What you are asked to do: Up through the line that contains "delivering professional biohazard", retype the entries exactly, beginning at the very first line.

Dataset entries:
▬▬▬▬▬▬

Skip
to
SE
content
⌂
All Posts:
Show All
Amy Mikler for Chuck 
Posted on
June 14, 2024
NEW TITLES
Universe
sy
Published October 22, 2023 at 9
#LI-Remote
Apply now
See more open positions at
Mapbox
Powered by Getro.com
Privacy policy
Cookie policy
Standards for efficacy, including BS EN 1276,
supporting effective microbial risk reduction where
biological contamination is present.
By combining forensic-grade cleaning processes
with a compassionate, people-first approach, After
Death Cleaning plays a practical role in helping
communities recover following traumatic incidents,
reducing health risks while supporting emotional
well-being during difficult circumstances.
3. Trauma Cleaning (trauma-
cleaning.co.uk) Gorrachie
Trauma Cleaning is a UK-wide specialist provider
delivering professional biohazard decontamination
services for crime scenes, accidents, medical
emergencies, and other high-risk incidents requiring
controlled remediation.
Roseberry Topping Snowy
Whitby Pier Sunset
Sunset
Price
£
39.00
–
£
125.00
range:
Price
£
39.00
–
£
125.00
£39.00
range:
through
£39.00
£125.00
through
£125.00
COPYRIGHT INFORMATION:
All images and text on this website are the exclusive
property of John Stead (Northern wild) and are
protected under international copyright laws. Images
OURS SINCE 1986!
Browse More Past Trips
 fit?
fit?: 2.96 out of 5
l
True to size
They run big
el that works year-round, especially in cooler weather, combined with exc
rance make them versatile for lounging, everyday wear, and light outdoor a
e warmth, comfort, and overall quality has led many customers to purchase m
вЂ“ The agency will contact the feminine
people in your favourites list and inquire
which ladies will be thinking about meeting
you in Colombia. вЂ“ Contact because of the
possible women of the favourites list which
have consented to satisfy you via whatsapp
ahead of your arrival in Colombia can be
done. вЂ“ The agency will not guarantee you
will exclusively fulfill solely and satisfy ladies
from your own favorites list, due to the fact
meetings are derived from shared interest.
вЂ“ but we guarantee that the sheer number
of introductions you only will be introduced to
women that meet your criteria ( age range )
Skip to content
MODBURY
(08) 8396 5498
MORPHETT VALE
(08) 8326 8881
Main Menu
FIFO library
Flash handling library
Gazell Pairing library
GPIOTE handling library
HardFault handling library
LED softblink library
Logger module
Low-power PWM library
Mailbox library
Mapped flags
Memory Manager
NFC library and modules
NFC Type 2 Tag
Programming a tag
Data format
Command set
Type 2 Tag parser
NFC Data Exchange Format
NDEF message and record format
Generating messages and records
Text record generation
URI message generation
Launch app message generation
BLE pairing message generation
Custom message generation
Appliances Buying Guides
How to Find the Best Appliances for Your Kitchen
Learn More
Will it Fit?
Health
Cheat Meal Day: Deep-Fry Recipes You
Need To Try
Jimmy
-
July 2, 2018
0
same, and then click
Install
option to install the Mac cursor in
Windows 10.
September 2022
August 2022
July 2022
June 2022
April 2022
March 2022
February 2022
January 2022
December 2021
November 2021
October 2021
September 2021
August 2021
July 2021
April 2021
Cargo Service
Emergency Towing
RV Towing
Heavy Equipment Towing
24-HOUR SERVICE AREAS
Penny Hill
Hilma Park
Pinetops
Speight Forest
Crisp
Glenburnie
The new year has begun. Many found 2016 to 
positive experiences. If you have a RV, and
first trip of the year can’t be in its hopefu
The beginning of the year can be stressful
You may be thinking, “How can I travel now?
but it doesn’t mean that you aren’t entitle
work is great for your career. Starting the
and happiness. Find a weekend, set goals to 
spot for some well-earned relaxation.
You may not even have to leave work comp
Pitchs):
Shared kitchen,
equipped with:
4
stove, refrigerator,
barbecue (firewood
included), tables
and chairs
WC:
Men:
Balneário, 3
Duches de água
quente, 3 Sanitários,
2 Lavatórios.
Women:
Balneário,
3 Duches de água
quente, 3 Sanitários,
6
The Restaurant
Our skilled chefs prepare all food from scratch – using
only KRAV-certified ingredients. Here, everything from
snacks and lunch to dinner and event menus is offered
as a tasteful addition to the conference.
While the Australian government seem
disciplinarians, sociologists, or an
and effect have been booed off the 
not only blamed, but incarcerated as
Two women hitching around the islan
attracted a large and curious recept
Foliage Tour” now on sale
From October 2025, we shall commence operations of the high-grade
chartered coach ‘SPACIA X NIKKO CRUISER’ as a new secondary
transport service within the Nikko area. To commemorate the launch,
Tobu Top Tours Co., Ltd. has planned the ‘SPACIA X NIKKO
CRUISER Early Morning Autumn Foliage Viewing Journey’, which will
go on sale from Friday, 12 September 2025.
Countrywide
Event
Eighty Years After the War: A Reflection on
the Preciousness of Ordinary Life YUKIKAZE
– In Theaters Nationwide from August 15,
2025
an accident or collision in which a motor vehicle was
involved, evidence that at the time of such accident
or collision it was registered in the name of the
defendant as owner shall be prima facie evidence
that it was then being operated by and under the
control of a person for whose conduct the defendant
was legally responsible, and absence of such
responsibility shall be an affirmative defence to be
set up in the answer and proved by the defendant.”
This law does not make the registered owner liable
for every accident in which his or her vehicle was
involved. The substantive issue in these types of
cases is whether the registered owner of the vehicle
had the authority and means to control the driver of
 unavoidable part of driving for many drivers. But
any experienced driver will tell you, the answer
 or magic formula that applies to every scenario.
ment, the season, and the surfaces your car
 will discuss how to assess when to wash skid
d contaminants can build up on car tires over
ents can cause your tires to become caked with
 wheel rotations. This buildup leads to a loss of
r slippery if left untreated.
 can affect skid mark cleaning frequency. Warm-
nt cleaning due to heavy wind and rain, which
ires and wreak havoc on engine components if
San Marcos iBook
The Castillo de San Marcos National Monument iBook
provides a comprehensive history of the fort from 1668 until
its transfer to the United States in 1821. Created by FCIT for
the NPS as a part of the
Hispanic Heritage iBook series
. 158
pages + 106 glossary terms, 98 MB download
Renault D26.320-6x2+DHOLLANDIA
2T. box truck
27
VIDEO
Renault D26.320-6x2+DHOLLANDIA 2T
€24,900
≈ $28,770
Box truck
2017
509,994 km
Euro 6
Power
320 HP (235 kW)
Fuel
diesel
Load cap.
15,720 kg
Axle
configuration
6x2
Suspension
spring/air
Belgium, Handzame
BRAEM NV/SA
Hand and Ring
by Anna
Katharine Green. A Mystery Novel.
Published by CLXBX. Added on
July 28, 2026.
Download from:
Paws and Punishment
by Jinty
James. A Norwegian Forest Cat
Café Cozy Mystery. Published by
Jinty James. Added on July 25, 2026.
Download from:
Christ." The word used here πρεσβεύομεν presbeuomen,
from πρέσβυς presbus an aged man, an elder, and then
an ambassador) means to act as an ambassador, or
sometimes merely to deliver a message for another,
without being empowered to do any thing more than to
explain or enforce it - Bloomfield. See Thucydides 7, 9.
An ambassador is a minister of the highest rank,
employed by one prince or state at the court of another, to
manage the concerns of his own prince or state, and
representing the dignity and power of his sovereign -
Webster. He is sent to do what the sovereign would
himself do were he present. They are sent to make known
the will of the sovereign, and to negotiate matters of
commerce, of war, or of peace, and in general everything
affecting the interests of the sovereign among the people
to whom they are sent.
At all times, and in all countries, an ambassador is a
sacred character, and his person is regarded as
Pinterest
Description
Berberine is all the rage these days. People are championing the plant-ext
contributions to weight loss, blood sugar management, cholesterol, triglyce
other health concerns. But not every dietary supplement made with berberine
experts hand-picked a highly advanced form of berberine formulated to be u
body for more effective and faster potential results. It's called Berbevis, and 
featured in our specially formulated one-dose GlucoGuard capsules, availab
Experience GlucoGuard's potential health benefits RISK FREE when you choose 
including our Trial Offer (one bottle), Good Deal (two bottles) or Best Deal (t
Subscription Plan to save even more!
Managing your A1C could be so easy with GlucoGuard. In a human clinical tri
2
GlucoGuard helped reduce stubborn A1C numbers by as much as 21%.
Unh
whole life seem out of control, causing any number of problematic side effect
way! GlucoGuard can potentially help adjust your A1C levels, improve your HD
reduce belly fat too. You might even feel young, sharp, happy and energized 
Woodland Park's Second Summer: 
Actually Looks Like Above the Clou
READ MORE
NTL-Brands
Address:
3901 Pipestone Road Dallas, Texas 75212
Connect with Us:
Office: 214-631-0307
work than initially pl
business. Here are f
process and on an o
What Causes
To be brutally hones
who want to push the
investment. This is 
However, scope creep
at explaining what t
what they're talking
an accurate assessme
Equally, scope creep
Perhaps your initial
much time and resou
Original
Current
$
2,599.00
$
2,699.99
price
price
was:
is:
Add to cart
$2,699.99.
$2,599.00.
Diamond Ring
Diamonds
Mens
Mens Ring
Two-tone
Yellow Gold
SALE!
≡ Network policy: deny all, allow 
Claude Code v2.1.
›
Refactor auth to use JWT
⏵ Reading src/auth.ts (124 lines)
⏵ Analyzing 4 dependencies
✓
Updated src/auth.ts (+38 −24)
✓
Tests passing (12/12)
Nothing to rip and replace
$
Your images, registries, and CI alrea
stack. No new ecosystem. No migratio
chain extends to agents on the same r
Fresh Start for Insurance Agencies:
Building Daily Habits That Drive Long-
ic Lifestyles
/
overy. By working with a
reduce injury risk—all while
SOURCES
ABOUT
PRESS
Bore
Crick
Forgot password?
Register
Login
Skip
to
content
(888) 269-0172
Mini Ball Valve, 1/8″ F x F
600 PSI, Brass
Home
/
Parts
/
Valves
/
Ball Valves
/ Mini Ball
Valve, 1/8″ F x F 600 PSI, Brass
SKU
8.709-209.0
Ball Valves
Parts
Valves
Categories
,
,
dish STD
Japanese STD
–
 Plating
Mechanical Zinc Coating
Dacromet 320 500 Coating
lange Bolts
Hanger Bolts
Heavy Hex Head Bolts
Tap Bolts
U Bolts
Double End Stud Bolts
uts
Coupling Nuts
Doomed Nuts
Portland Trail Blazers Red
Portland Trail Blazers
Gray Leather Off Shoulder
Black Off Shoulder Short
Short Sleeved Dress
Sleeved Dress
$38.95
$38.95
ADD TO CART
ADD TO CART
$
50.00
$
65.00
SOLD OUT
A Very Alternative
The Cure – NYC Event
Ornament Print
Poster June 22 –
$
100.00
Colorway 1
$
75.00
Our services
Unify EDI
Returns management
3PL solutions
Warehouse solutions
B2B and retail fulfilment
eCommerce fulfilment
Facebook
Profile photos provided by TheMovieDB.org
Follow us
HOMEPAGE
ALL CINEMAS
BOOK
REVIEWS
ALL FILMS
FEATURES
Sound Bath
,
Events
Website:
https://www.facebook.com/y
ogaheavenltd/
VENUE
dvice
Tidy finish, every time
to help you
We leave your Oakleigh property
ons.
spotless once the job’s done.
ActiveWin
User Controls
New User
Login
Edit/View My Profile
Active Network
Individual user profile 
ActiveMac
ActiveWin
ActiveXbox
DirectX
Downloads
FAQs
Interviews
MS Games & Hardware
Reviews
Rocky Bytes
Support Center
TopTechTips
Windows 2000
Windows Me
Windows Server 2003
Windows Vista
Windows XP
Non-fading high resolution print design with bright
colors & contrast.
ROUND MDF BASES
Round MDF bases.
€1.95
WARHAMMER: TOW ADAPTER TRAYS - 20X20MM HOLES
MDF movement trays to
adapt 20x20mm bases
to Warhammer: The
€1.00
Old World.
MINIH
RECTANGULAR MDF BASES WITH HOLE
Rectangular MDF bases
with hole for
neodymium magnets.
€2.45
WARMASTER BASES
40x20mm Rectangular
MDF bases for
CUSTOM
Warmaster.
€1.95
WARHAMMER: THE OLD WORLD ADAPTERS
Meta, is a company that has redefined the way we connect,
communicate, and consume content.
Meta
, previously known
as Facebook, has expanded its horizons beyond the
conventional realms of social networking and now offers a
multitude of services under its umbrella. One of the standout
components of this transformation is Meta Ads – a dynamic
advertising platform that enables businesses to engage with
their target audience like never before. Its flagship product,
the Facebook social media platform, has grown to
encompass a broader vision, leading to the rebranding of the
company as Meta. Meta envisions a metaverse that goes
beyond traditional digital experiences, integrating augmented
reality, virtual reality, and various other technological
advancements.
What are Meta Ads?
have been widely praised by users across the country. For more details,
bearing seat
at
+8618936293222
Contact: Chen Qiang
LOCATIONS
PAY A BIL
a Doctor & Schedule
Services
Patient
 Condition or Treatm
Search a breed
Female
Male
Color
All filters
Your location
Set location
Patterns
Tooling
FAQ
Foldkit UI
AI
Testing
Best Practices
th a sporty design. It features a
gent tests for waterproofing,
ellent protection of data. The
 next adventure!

▬▬▬▬▬▬

Your solution:
Skip
to
SE
content
⌂
All Posts:
Show All
Amy Mikler for Chuck 
Posted on
June 14, 2024
NEW TITLES
Universe
sy
Published October 22, 2023 at 9
#LI-Remote
Apply now
See more open positions at
Mapbox
Powered by Getro.com
Privacy policy
Cookie policy
Standards for efficacy, including BS EN 1276,
supporting effective microbial risk reduction where
biological contamination is present.
By combining forensic-grade cleaning processes
with a compassionate, people-first approach, After
Death Cleaning plays a practical role in helping
communities recover following traumatic incidents,
reducing health risks while supporting emotional
well-being during difficult circumstances.
3. Trauma Cleaning (trauma-
cleaning.co.uk) Gorrachie
Trauma Cleaning is a UK-wide specialist provider
delivering professional biohazard decontamination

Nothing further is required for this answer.